November 12, 2001|Lauren Peterson

West Covina South Hills High's Minhdan Nguyen won the Valle Vista League singles title last week with a 4-6, 7-6 (4), 6-4 upset of top-seeded Laura Hui of Sierra Vista, an opponent she had never previously defeated. "I just couldn't believe it," Nguyen said. "I never should have beaten that girl. I wasn't expecting to win against her at all."

That final-round match, which capped a four-round league tournament, wasn't the No. 4-seeded Nguyen's biggest victory of the year, though.

That came in January, when she returned to South Hills after beating leukemia into retreat.

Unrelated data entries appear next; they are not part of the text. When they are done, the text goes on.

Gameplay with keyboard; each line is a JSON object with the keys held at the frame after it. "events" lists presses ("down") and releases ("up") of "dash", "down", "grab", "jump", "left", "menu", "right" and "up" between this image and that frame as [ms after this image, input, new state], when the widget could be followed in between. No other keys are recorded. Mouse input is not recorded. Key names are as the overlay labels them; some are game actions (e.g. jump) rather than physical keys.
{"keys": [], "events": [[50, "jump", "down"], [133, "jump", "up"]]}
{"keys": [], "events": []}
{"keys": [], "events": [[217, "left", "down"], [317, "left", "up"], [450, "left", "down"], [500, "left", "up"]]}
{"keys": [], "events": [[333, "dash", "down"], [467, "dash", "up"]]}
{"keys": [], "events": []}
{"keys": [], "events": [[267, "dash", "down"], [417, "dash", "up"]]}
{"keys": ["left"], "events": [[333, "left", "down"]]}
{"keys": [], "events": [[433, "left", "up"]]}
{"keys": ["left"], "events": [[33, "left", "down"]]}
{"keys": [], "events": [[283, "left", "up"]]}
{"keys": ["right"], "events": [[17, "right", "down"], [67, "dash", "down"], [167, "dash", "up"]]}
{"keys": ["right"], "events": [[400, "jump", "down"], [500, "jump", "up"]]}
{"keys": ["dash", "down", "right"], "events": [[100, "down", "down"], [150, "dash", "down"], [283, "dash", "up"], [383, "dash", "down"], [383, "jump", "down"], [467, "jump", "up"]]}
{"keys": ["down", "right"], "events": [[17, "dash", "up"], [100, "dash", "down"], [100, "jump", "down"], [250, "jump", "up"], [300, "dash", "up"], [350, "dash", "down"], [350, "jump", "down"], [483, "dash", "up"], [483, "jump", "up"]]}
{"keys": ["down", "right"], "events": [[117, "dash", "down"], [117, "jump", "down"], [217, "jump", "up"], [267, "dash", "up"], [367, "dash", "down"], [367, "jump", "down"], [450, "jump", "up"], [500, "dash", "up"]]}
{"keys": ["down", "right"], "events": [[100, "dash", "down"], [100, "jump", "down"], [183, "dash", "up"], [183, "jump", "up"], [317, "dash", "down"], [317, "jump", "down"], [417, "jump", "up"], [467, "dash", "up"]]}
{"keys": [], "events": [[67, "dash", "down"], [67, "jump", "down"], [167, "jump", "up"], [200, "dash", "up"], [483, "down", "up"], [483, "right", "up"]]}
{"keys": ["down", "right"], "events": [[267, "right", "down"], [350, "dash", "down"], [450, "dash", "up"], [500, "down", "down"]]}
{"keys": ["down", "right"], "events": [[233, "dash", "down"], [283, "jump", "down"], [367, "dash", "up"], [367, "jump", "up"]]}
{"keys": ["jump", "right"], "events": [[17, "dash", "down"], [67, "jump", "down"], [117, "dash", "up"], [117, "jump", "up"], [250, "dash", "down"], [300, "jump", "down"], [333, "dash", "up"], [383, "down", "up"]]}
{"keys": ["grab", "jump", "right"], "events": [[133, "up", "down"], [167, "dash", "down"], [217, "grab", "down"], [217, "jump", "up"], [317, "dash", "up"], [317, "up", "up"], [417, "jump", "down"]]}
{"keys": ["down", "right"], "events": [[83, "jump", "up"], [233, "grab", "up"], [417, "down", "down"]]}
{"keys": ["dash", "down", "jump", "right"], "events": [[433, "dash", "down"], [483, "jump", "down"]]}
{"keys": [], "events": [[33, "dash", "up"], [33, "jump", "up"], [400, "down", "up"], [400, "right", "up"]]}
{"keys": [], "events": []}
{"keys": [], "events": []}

"My sister keeps calling me the comeback kid," Nguyen said.

Last week's victory capped a senior season in which Nguyen went 46-13, including 38-4 in league play, as the Huskies' No. 1 player.

She helped South Hills achieve an 18-2 record, including a 14-0 mark in Valle Vista matches that gave the Huskies their first league championship since 1998.

"It was just awesome," South Hills Coach Tiffany Hall said. "What a comeback."

Nguyen missed all of last season and the fall semester of her junior year while undergoing chemotherapy to treat the acute promyelocytic leukemia with which she was diagnosed in the summer of 2000.

Although the disease was caught relatively early and is now in remission, her case was far enough along to warrant aggressive treatment.

Nguyen's symptoms and the subsequent chemotherapy led to nausea, vomiting, severe stomach cramps and loss of her hair. But it also brought an increased awareness and profound appreciation of family, friends and life.

"I understand that nothing's a given," she said.

Nguyen, 17, is active on the South Hills campus, having recently helped organize homecoming activities and served as emcee for the ceremonies. As a sophomore, she was class secretary, and she is on the yearbook staff. Those activities are sandwiched around tennis and five classes, including some for advanced-placement credit. She has a 4.09 grade-point average.

Nguyen's hospital stays and the ensuing months of sickness were eased by a wellspring of support from family, friends, classmates and teachers.

"I had so much support," she said. "I've always had a lot of friends, but now I have a more complete appreciation of them."

Although Nguyen will have to be cancer-free for five years before she will be considered cured, positive results of recent biopsies and monthly check-ups have left her outlook promising.

"I seem more optimistic," she said. "Everything happens for a reason. I learned a lot from this."